● **Dataset entries**
○ ○ ○ ○ ○
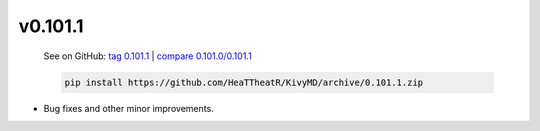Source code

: v0.101.1
--------

    See on GitHub: `tag 0.101.1 <https://github.com/HeaTTheatR/KivyMD/tree/0.101.1>`_ | `compare 0.101.0/0.101.1 <https://github.com/HeaTTheatR/KivyMD/compare/0.101.0...0.101.1>`_

    .. code-block:: bash

       pip install https://github.com/HeaTTheatR/KivyMD/archive/0.101.1.zip

* Bug fixes and other minor improvements.
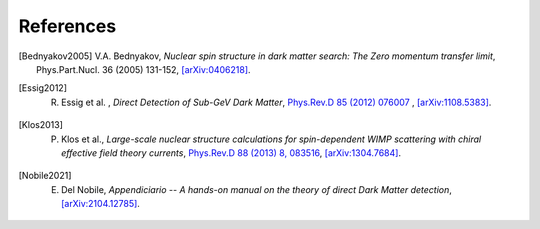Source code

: ==================
References
==================

.. .. [ref] author, *title*, `journal <>`_, `[arXiv:xxxx] <https://arxiv.org/abs/xxxx>`_.
.. [Bednyakov2005] V.A. Bednyakov, *Nuclear spin structure in dark matter search: The Zero momentum transfer limit*, Phys.Part.Nucl. 36 (2005) 131-152, `[arXiv:0406218] <https://arxiv.org/abs/0406218>`_.
.. [Essig2012] R. Essig et al. , *Direct Detection of Sub-GeV Dark Matter*, `Phys.Rev.D 85 (2012) 076007 <https://journals.aps.org/prd/abstract/10.1103/PhysRevD.85.076007>`_ , `[arXiv:1108.5383] <https://arxiv.org/abs/1108.5383>`_.
.. [Klos2013] P. Klos et al., *Large-scale nuclear structure calculations for spin-dependent WIMP scattering with chiral effective field theory currents*, `Phys.Rev.D 88 (2013) 8, 083516 <https://journals.aps.org/prd/abstract/10.1103/PhysRevD.88.083516>`_, `[arXiv:1304.7684] <https://arxiv.org/abs/1304.7684>`_.
.. [Nobile2021] E. Del Nobile, *Appendiciario -- A hands-on manual on the theory of direct Dark Matter detection*, `[arXiv:2104.12785] <https://arxiv.org/abs/2104.12785>`_.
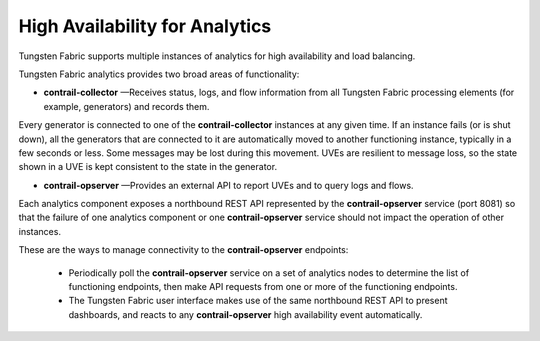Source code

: .. This work is licensed under the Creative Commons Attribution 4.0 International License.
   To view a copy of this license, visit http://creativecommons.org/licenses/by/4.0/ or send a letter to Creative Commons, PO Box 1866, Mountain View, CA 94042, USA.

================================
High Availability for Analytics
================================

Tungsten Fabric supports multiple instances of analytics for high availability and load balancing.

Tungsten Fabric analytics provides two broad areas of functionality:

-  **contrail-collector** —Receives status, logs, and flow information from all Tungsten Fabric processing elements (for example, generators) and records them.

Every generator is connected to one of the **contrail-collector** instances at any given time. If an instance fails (or is shut down), all the generators that are connected to it are automatically moved to another functioning instance, typically in a few seconds or less. Some messages may be lost during this movement. UVEs are resilient to message loss, so the state shown in a UVE is kept consistent to the state in the generator.


-  **contrail-opserver** —Provides an external API to report UVEs and to query logs and flows.

Each analytics component exposes a northbound REST API represented by the **contrail-opserver** service (port 8081) so that the failure of one analytics component or one **contrail-opserver** service should not impact the operation of other instances.

These are the ways to manage connectivity to the **contrail-opserver** endpoints:

	- Periodically poll the **contrail-opserver** service on a set of analytics nodes to determine the list of functioning endpoints, then make API requests from one or more of the functioning endpoints.


	- The Tungsten Fabric user interface makes use of the same northbound REST API to present dashboards, and reacts to any **contrail-opserver** high availability event automatically.



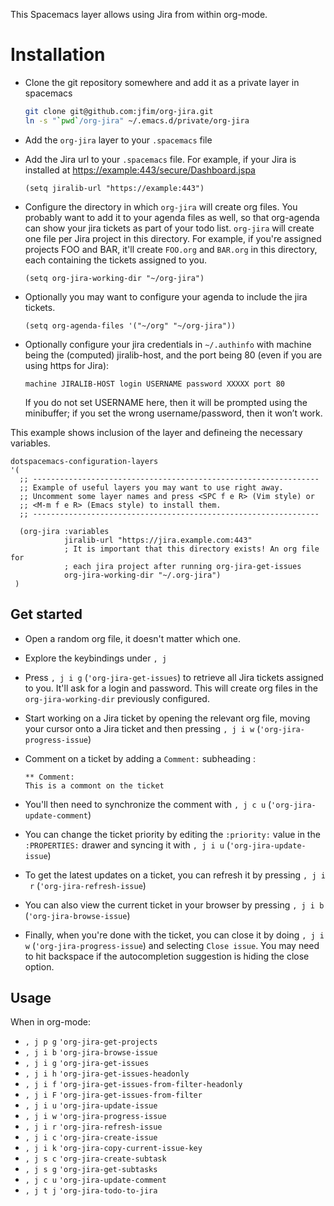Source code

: # org-jira Spacemacs layer

This Spacemacs layer allows using Jira from within org-mode.

* Installation

- Clone the git repository somewhere and add it as a private layer in spacemacs

  #+BEGIN_SRC sh
    git clone git@github.com:jfim/org-jira.git
    ln -s "`pwd`/org-jira" ~/.emacs.d/private/org-jira
#+END_SRC

- Add the =org-jira= layer to your =.spacemacs= file
- Add the Jira url to your =.spacemacs= file. For example, if your Jira is
  installed at https://example:443/secure/Dashboard.jspa
  
  #+BEGIN_SRC elisp
    (setq jiralib-url "https://example:443")
  #+END_SRC

- Configure the directory in which =org-jira= will create org files. You
  probably want to add it to your agenda files as well, so that org-agenda can
  show your jira tickets as part of your todo list. =org-jira= will create one
  file per Jira project in this directory. For example, if you're assigned
  projects FOO and BAR, it'll create =FOO.org= and =BAR.org= in this directory,
  each containing the tickets assigned to you.
  #+BEGIN_SRC elisp
    (setq org-jira-working-dir "~/org-jira")
  #+END_SRC

- Optionally you may want to configure your agenda to include the jira tickets.
  #+BEGIN_SRC elisp
    (setq org-agenda-files '("~/org" "~/org-jira"))
  #+END_SRC


- Optionally configure your jira credentials in =~/.authinfo= with machine being
  the (computed) jiralib-host, and the port being 80 (even if you are using
  https for Jira):

  #+BEGIN_EXAMPLE
    machine JIRALIB-HOST login USERNAME password XXXXX port 80
  #+END_EXAMPLE
    
  If you do not set USERNAME here, then it will be prompted using the
  minibuffer; if you set the wrong username/password, then it won’t work.

This example shows inclusion of the layer and defineing the necessary variables.

#+BEGIN_SRC elisp
 dotspacemacs-configuration-layers
 '(
   ;; ----------------------------------------------------------------
   ;; Example of useful layers you may want to use right away.
   ;; Uncomment some layer names and press <SPC f e R> (Vim style) or
   ;; <M-m f e R> (Emacs style) to install them.
   ;; ----------------------------------------------------------------

   (org-jira :variables
             jiralib-url "https://jira.example.com:443"
             ; It is important that this directory exists! An org file for
             ; each jira project after running org-jira-get-issues
             org-jira-working-dir "~/.org-jira")
  )
#+END_SRC

** Get started

- Open a random org file, it doesn't matter which one.

- Explore the keybindings under =, j=

- Press =, j i g= (='org-jira-get-issues=) to retrieve all Jira tickets assigned
  to you. It'll ask for a login and password. This will create org files in the
  =org-jira-working-dir= previously configured.

- Start working on a Jira ticket by opening the relevant org file, moving your
  cursor onto a Jira ticket and then pressing =, j i w=
  (='org-jira-progress-issue=)

- Comment on a ticket by adding a =Comment:= subheading :
  #+BEGIN_EXAMPLE
    ** Comment:
    This is a commont on the ticket
  #+END_EXAMPLE

- You'll then need to synchronize the comment with =, j c u=
  (='org-jira-update-comment=)

- You can change the ticket priority by editing the =:priority:= value in the
  =:PROPERTIES:= drawer and syncing it with =, j i u= (='org-jira-update-issue=)

- To get the latest updates on a ticket, you can refresh it by pressing =, j i
  r= (='org-jira-refresh-issue=)

- You can also view the current ticket in your browser by pressing =, j i b=
  (='org-jira-browse-issue=)

- Finally, when you're done with the ticket, you can close it by doing =, j i w=
  (='org-jira-progress-issue=) and selecting =Close issue=. You may need to hit
  backspace if the autocompletion suggestion is hiding the close option.

** Usage

When in org-mode:

- =, j p g= ='org-jira-get-projects=
- =, j i b= ='org-jira-browse-issue=
- =, j i g= ='org-jira-get-issues=
- =, j i h= ='org-jira-get-issues-headonly=
- =, j i f= ='org-jira-get-issues-from-filter-headonly=
- =, j i F= ='org-jira-get-issues-from-filter=
- =, j i u= ='org-jira-update-issue=
- =, j i w= ='org-jira-progress-issue=
- =, j i r= ='org-jira-refresh-issue=
- =, j i c= ='org-jira-create-issue=
- =, j i k= ='org-jira-copy-current-issue-key=
- =, j s c= ='org-jira-create-subtask=
- =, j s g= ='org-jira-get-subtasks=
- =, j c u= ='org-jira-update-comment=
- =, j t j= ='org-jira-todo-to-jira=
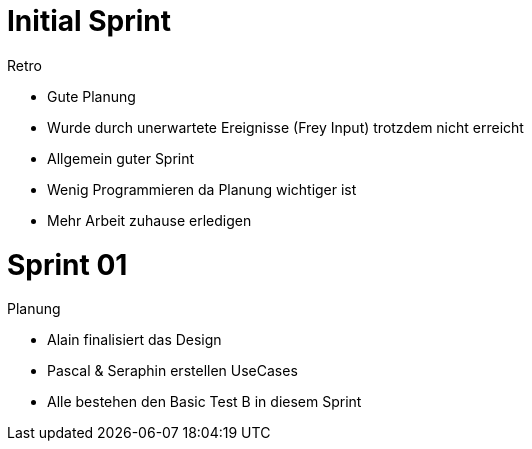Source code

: Initial Sprint
==============

.Retro

* Gute Planung

* Wurde durch unerwartete Ereignisse (Frey Input)
trotzdem nicht erreicht

* Allgemein guter Sprint

* Wenig Programmieren da Planung wichtiger ist

* Mehr Arbeit zuhause erledigen

Sprint 01
========

.Planung

* Alain finalisiert das Design

* Pascal & Seraphin erstellen UseCases

* Alle bestehen den Basic Test B in diesem Sprint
○ ○ ○ ○ ○
● **PROBLEM STATEMENT**
Set down again, word for word, the stretch of records from the line with "- You can change" to the line with "(='org-jira-browse-issue=)", both of those lines included.

● **ANSWER BOX**
- You can change the ticket priority by editing the =:priority:= value in the
  =:PROPERTIES:= drawer and syncing it with =, j i u= (='org-jira-update-issue=)

- To get the latest updates on a ticket, you can refresh it by pressing =, j i
  r= (='org-jira-refresh-issue=)

- You can also view the current ticket in your browser by pressing =, j i b=
  (='org-jira-browse-issue=)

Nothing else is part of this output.